REQUEST: Extract the source text from each of the entries below and reproduce it verbatim, line for line, omitting the pictures.

RECORDS:
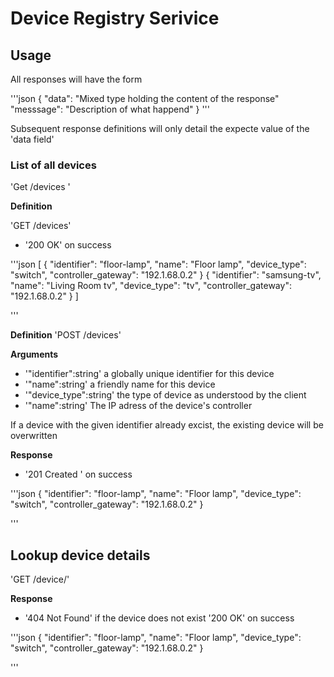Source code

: # Device Registry Serivice 

## Usage 

All responses will have the form 

'''json 
{
	"data": "Mixed type holding the content of the response"
	"messsage": "Description of what happend"
}
'''

Subsequent  response definitions will only detail the expecte value of the 'data field'

### List of all devices 
'Get /devices '

**Definition**

'GET /devices'

- '200 OK' on success 

'''json 
[
	{
		"identifier": "floor-lamp",
		"name": "Floor lamp",
		"device_type": "switch",
		"controller_gateway": "192.1.68.0.2"
	}
	{
		"identifier": "samsung-tv",
		"name": "Living Room tv",
		"device_type": "tv",
		"controller_gateway": "192.1.68.0.2"
	}
]

'''

**Definition**
'POST /devices'

**Arguments**

- '"identifier":string' a globally unique identifier for this device
- '"name":string' a friendly name for this device 
- '"device_type":string' the type of device as understood by the client 
- '"name":string' The IP adress of the device's controller

If a device with the given identifier already excist, the existing device will be overwritten

**Response**

- '201 Created ' on success 

'''json 
	{
		"identifier": "floor-lamp",
		"name": "Floor lamp",
		"device_type": "switch",
		"controller_gateway": "192.1.68.0.2"
	}

'''

## Lookup device details 

'GET /device/<identifier>'

**Response**
- '404 Not Found' if the device does not exist 
'200 OK' on success

'''json 
	{
		"identifier": "floor-lamp",
		"name": "Floor lamp",
		"device_type": "switch",
		"controller_gateway": "192.1.68.0.2"
	}

'''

ANSWER SECTION:
Source code

: # Device Registry Serivice 

## Usage 

All responses will have the form 

'''json 
{
	"data": "Mixed type holding the content of the response"
	"messsage": "Description of what happend"
}
'''

Subsequent  response definitions will only detail the expecte value of the 'data field'

### List of all devices 
'Get /devices '

**Definition**

'GET /devices'

- '200 OK' on success 

'''json 
[
	{
		"identifier": "floor-lamp",
		"name": "Floor lamp",
		"device_type": "switch",
		"controller_gateway": "192.1.68.0.2"
	}
	{
		"identifier": "samsung-tv",
		"name": "Living Room tv",
		"device_type": "tv",
		"controller_gateway": "192.1.68.0.2"
	}
]

'''

**Definition**
'POST /devices'

**Arguments**

- '"identifier":string' a globally unique identifier for this device
- '"name":string' a friendly name for this device 
- '"device_type":string' the type of device as understood by the client 
- '"name":string' The IP adress of the device's controller

If a device with the given identifier already excist, the existing device will be overwritten

**Response**

- '201 Created ' on success 

'''json 
	{
		"identifier": "floor-lamp",
		"name": "Floor lamp",
		"device_type": "switch",
		"controller_gateway": "192.1.68.0.2"
	}

'''

## Lookup device details 

'GET /device/<identifier>'

**Response**
- '404 Not Found' if the device does not exist 
'200 OK' on success

'''json 
	{
		"identifier": "floor-lamp",
		"name": "Floor lamp",
		"device_type": "switch",
		"controller_gateway": "192.1.68.0.2"
	}

'''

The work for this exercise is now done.